The judge gives a decent amount of analysis in Wednesday’s opinion to Lewis and Lashgari’s arguments, much more than their own appellate brief. Posner seems to have gone back to the record in the trial court to fill in the gaps left by the “gaunt and pathetic” brief they filed, to assure himself that Lashgari’s conduct was as contemptuous as it seemed.

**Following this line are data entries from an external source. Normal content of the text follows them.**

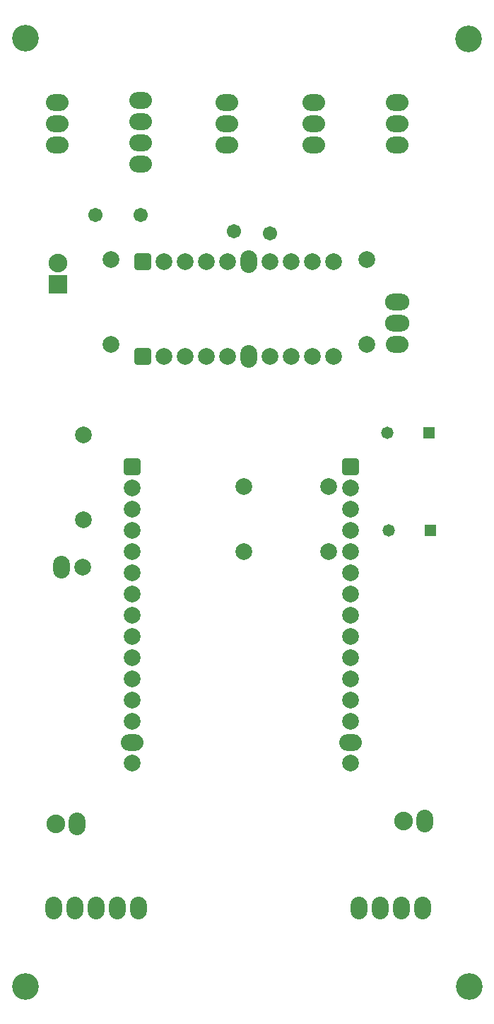
<source format=gbs>
G04*
G04 #@! TF.GenerationSoftware,Altium Limited,Altium Designer,21.0.9 (235)*
G04*
G04 Layer_Color=16711935*
%FSTAX44Y44*%
%MOMM*%
G71*
G04*
G04 #@! TF.SameCoordinates,00477293-EDE4-4511-9B12-11A9C6AA5166*
G04*
G04*
G04 #@! TF.FilePolarity,Negative*
G04*
G01*
G75*
%ADD26C,1.4782*%
%ADD27R,1.4782X1.4782*%
%ADD28C,3.2032*%
%ADD29C,2.2352*%
%ADD30O,2.0032X2.7032*%
%ADD31O,2.7032X2.0032*%
G04:AMPARAMS|DCode=32|XSize=2.0032mm|YSize=2.0032mm|CornerRadius=0.3266mm|HoleSize=0mm|Usage=FLASHONLY|Rotation=0.000|XOffset=0mm|YOffset=0mm|HoleType=Round|Shape=RoundedRectangle|*
%AMROUNDEDRECTD32*
21,1,2.0032,1.3500,0,0,0.0*
21,1,1.3500,2.0032,0,0,0.0*
1,1,0.6532,0.6750,-0.6750*
1,1,0.6532,-0.6750,-0.6750*
1,1,0.6532,-0.6750,0.6750*
1,1,0.6532,0.6750,0.6750*
%
%ADD32ROUNDEDRECTD32*%
%ADD33C,2.0032*%
G04:AMPARAMS|DCode=34|XSize=2.0032mm|YSize=2.0032mm|CornerRadius=0.3266mm|HoleSize=0mm|Usage=FLASHONLY|Rotation=270.000|XOffset=0mm|YOffset=0mm|HoleType=Round|Shape=RoundedRectangle|*
%AMROUNDEDRECTD34*
21,1,2.0032,1.3500,0,0,270.0*
21,1,1.3500,2.0032,0,0,270.0*
1,1,0.6532,-0.6750,-0.6750*
1,1,0.6532,-0.6750,0.6750*
1,1,0.6532,0.6750,0.6750*
1,1,0.6532,0.6750,-0.6750*
%
%ADD34ROUNDEDRECTD34*%
%ADD35R,2.2352X2.2352*%
%ADD36O,2.9032X2.0032*%
%ADD37C,1.7032*%
D26*
X004707Y0058166D02*
D03*
X0046943Y006985D02*
D03*
D27*
X005207Y0058166D02*
D03*
X0051943Y006985D02*
D03*
D28*
X0003556Y0117094D02*
D03*
Y0003556D02*
D03*
X0056769D02*
D03*
X0056642Y0116967D02*
D03*
D29*
X0007239Y0022987D02*
D03*
X0048895Y0023368D02*
D03*
X0007493Y009017D02*
D03*
D30*
X0009779Y0022987D02*
D03*
X0006985Y0012954D02*
D03*
X0009525D02*
D03*
X0017145D02*
D03*
X0014605D02*
D03*
X0012065D02*
D03*
X0030353Y0090269D02*
D03*
Y0078994D02*
D03*
X0007874Y00537208D02*
D03*
X0051435Y0023368D02*
D03*
X0043561Y0012954D02*
D03*
X0051181D02*
D03*
X0048641D02*
D03*
X0046101D02*
D03*
D31*
X0048133Y0104267D02*
D03*
Y0106807D02*
D03*
Y0109347D02*
D03*
X001637Y0032766D02*
D03*
X0042545D02*
D03*
X0027686Y0104267D02*
D03*
Y0106807D02*
D03*
Y0109347D02*
D03*
X00381Y0104267D02*
D03*
Y0106807D02*
D03*
Y0109347D02*
D03*
X0017399Y0109601D02*
D03*
Y0101981D02*
D03*
Y0104521D02*
D03*
Y0107061D02*
D03*
X0007366Y0104267D02*
D03*
Y0106807D02*
D03*
Y0109347D02*
D03*
X0048133Y0080391D02*
D03*
D32*
X0017653Y0090269D02*
D03*
Y0078994D02*
D03*
D33*
X0020193Y0090269D02*
D03*
X0022733D02*
D03*
X0025273D02*
D03*
X0027813D02*
D03*
X0032893D02*
D03*
X0035433D02*
D03*
X0037973D02*
D03*
X0040513D02*
D03*
X0020193Y0078994D02*
D03*
X0022733D02*
D03*
X0025273D02*
D03*
X0027813D02*
D03*
X0032893D02*
D03*
X0035433D02*
D03*
X0037973D02*
D03*
X0040513D02*
D03*
X001637Y0030266D02*
D03*
Y0053086D02*
D03*
Y0040386D02*
D03*
Y0037846D02*
D03*
Y0035306D02*
D03*
Y0042926D02*
D03*
Y0045466D02*
D03*
Y0048006D02*
D03*
Y0050546D02*
D03*
Y0055626D02*
D03*
Y0058166D02*
D03*
Y0060706D02*
D03*
Y0063246D02*
D03*
X0042545Y0030266D02*
D03*
Y0053086D02*
D03*
Y0040386D02*
D03*
Y0037846D02*
D03*
Y0035306D02*
D03*
Y0042926D02*
D03*
Y0045466D02*
D03*
Y0048006D02*
D03*
Y0050546D02*
D03*
Y0055626D02*
D03*
Y0058166D02*
D03*
Y0060706D02*
D03*
Y0063246D02*
D03*
X0010541Y00695471D02*
D03*
Y00593871D02*
D03*
X0010414Y0053721D02*
D03*
X0029718Y0063373D02*
D03*
X0039878D02*
D03*
X0029718Y0055626D02*
D03*
X0039878D02*
D03*
X0013843Y0080391D02*
D03*
Y0090551D02*
D03*
X004445D02*
D03*
Y0080391D02*
D03*
D34*
X001637Y0065786D02*
D03*
X0042545D02*
D03*
D35*
X0007493Y008763D02*
D03*
D36*
X0048133Y0085471D02*
D03*
Y0082931D02*
D03*
D37*
X0028575Y009398D02*
D03*
X0017399Y0095885D02*
D03*
X0011938D02*
D03*
X0032893Y0093726D02*
D03*
M02*

</source>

In the process, Posner found reason to criticize Judge Lefkow for permitting the circus to continue for more than two years.

“As soon as the defenses were pleaded – that the settlement was not of Lewis’s personal injury claim arising from the accident, that the plan didn’t have standing to sue under ERISA, and (another frivolous contention) that Lewis hadn’t been properly served – the court should have smelled a rat,” he wrote. “And the stench rose when the defendants ignored or defied discovery requests (causing the court to grant a motion to compel) and disobeyed orders to prepare for a settlement conference, thus forcing its cancellation; and when Lashgari’s lawyer withdrew in June 2012 over ‘differences in material litigation strategy with’ Lashgari and when Lewis’s lawyers followed suit in September.”

Lefkow, according to the opinion, should have ordered Lewis and Lashgari to turn over financial records before holding a contempt hearing, and should have gone herself to the Georgia bar with a report of Lashgari’s “shenanigans.” Posner stopped just short of instructing the trial judge to send case records to the Justice Department but recommended that she “give serious consideration” to doing so.

I called everyone tarred by Posner’s opinion: Lashgari, Landis and Lefkow. Through her chambers, the judge declined comment. Lashgari and Landis didn’t return my calls. I also left a message with Central States counsel Rebecca McMahon but didn’t hear back.